Raw data START

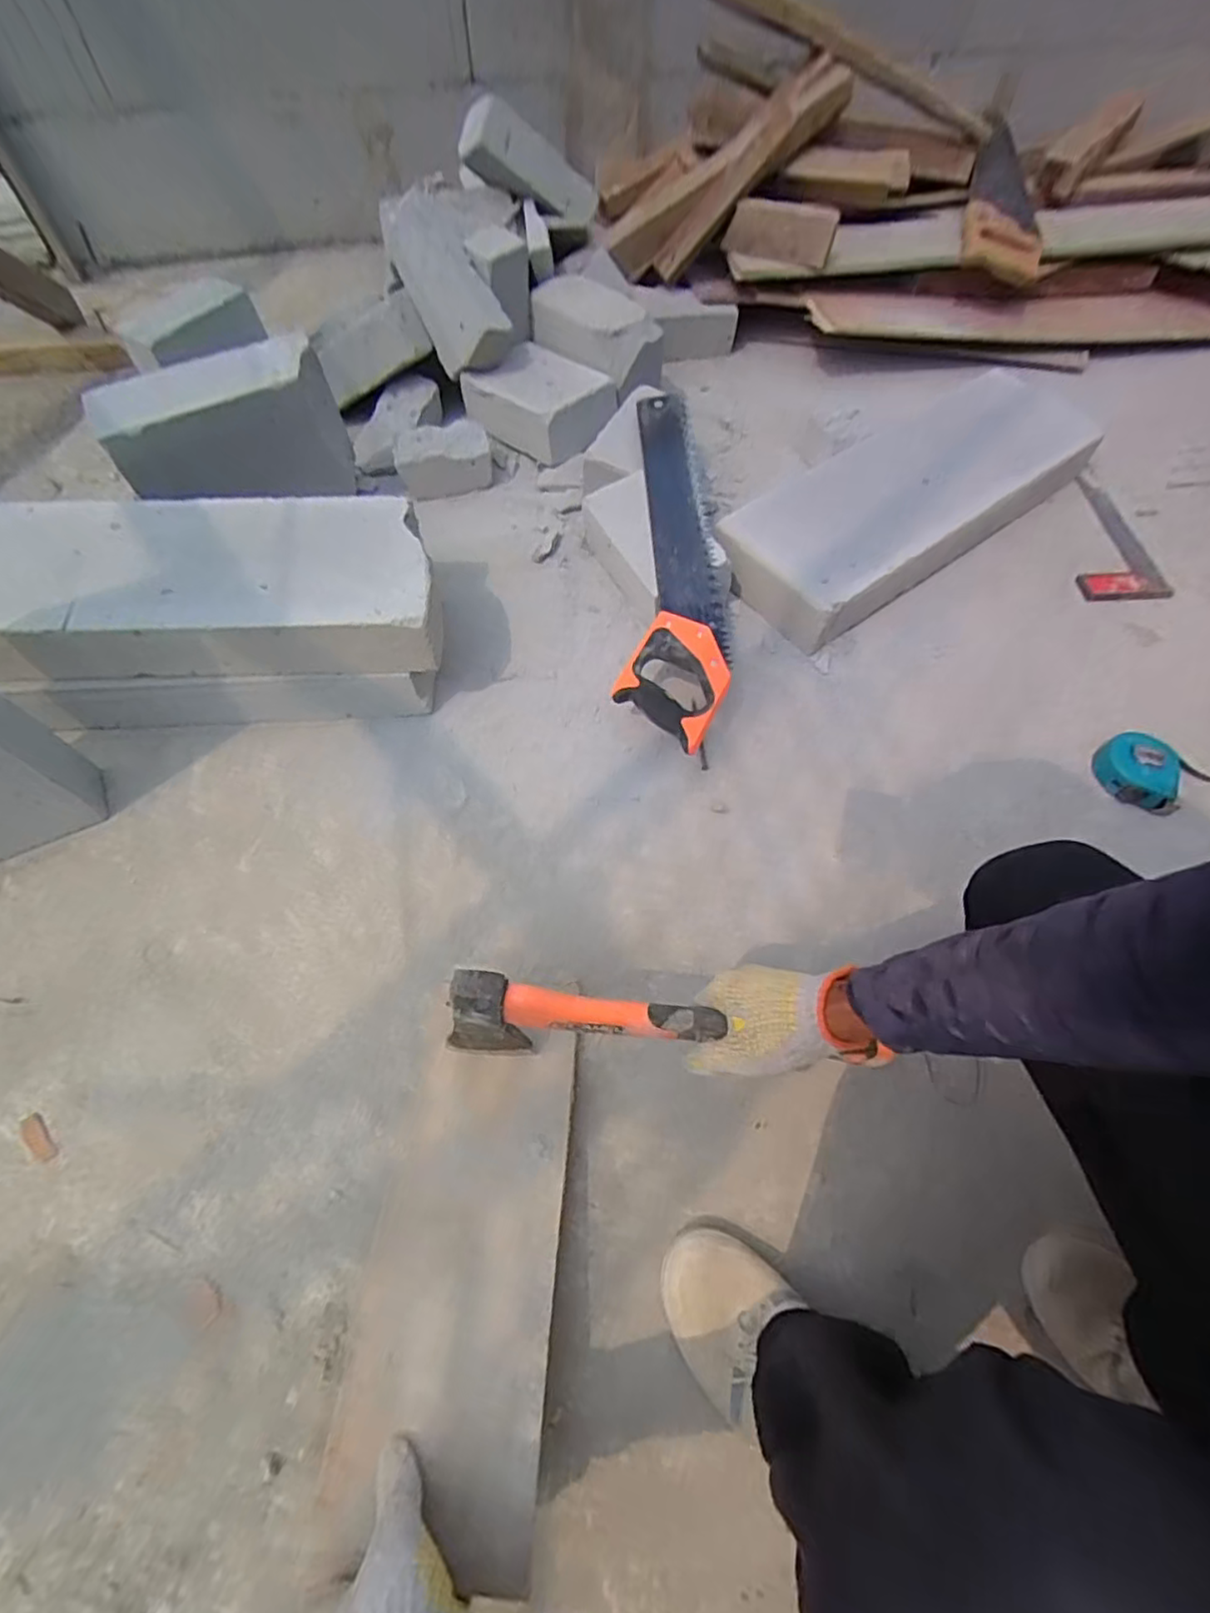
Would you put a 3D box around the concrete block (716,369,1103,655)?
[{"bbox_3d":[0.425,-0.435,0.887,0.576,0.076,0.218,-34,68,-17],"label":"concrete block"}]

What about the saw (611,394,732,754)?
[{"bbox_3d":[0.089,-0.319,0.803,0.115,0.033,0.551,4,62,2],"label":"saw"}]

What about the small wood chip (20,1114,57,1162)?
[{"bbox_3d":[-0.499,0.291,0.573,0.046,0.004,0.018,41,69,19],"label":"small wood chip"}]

Raw data END
Raw data START

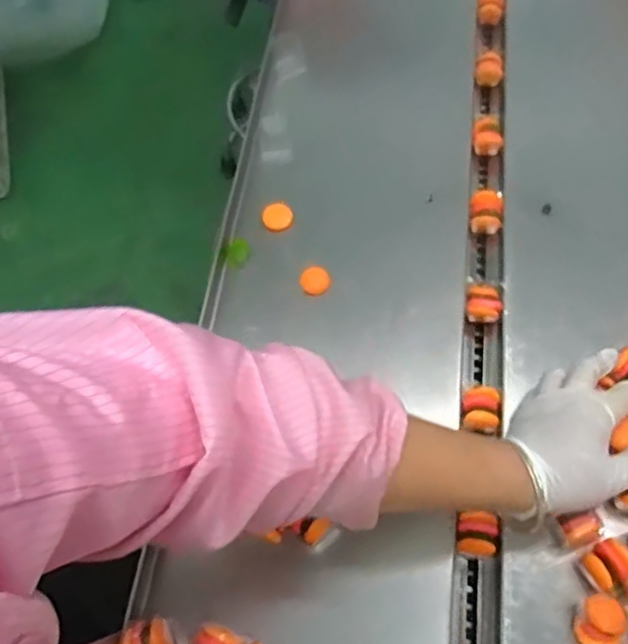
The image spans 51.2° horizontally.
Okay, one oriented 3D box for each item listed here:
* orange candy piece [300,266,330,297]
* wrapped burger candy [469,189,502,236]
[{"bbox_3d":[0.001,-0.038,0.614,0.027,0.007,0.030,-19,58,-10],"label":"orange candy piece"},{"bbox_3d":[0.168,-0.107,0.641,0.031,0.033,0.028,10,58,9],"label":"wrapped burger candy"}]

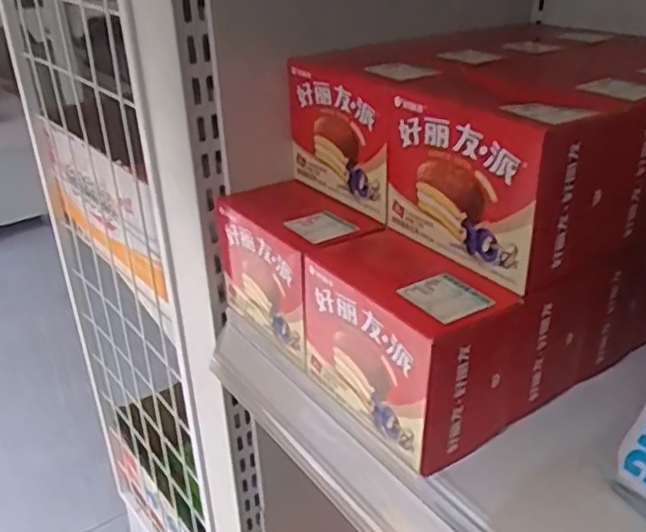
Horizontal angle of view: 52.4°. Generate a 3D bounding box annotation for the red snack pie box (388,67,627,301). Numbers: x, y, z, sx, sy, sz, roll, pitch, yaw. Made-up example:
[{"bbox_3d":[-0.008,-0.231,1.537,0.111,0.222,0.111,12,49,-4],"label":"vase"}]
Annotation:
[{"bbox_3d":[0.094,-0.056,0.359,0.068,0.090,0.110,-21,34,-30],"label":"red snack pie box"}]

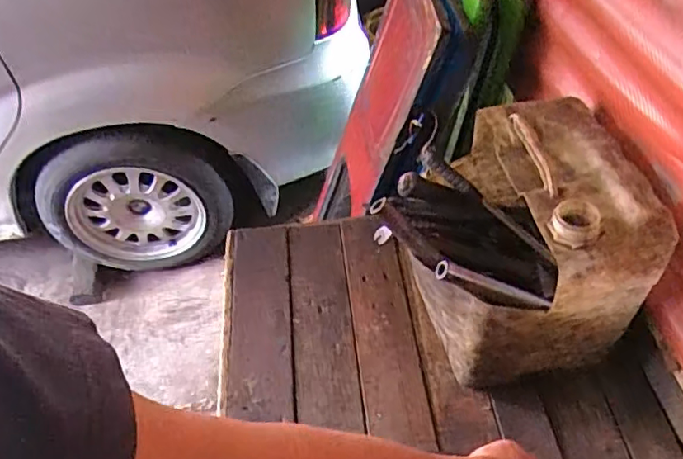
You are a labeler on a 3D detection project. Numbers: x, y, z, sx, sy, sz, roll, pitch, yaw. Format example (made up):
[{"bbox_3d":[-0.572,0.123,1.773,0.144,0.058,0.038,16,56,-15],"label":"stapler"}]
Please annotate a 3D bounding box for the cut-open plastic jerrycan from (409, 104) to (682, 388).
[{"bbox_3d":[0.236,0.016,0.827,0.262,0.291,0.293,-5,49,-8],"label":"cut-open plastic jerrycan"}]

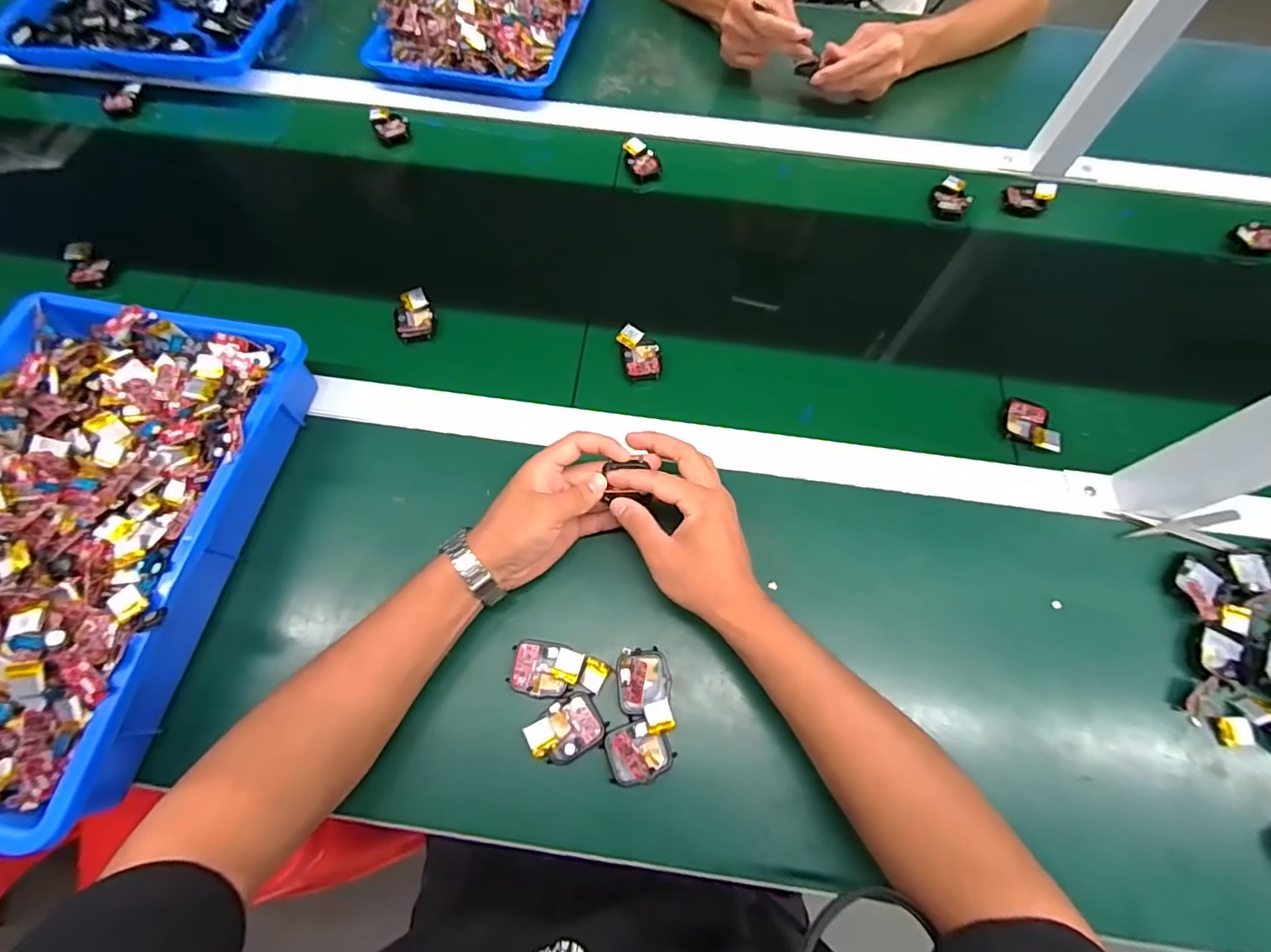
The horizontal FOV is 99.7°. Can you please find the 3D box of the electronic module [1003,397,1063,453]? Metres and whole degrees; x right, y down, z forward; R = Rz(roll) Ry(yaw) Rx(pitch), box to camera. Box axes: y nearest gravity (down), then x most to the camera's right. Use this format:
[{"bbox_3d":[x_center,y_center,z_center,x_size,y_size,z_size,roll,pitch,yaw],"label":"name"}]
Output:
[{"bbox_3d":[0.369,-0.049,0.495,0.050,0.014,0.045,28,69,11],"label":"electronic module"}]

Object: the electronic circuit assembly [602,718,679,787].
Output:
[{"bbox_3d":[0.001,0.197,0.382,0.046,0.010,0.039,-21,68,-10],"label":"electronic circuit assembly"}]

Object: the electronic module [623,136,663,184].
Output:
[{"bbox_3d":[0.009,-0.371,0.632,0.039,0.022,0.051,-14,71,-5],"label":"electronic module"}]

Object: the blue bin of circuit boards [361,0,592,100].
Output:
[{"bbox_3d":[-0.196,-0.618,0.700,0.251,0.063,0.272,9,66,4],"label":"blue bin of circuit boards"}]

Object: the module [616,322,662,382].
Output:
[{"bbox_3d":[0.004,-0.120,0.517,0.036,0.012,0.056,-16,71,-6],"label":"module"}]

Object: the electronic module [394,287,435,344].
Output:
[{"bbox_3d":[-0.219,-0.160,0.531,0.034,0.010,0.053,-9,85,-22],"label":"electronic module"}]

Raw data END
Raw data START

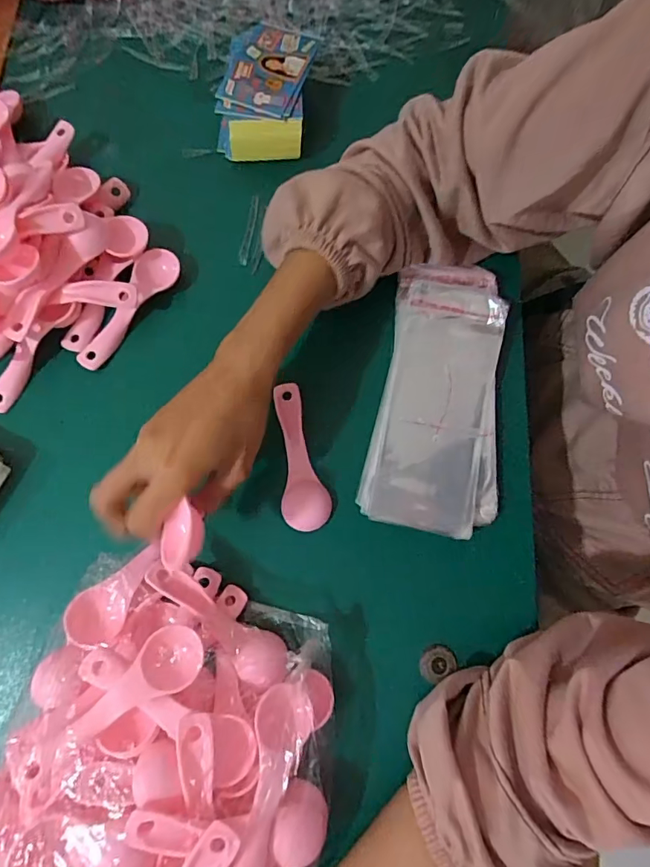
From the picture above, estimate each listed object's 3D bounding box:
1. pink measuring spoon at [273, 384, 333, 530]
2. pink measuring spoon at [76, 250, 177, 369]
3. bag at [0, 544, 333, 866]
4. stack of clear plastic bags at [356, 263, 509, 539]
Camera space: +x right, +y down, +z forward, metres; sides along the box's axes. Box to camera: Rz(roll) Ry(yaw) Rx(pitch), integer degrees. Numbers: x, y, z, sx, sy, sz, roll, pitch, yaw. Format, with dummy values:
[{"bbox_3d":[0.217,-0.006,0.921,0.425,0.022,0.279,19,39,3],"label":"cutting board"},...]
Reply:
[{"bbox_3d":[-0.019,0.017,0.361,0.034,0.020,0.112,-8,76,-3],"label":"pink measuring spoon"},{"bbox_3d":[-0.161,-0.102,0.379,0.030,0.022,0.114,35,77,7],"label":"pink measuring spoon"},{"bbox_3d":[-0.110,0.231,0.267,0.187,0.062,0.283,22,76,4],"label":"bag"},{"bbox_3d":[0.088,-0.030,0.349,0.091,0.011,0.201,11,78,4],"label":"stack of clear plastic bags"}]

Raw data END

Which lines in the records above include the word "right"? Copy them out.

The horizontal FOV is 99.7°. Can you please find the 3D box of the electronic module [1003,397,1063,453]? Metres and whole degrees; x right, y down, z forward; R = Rz(roll) Ry(yaw) Rx(pitch), box to camera. Box axes: y nearest gravity (down), then x most to the camera's right. Use this format:
Camera space: +x right, +y down, +z forward, metres; sides along the box's axes. Box to camera: Rz(roll) Ry(yaw) Rx(pitch), integer degrees. Numbers: x, y, z, sx, sy, sz, roll, pitch, yaw. Format, with dummy values:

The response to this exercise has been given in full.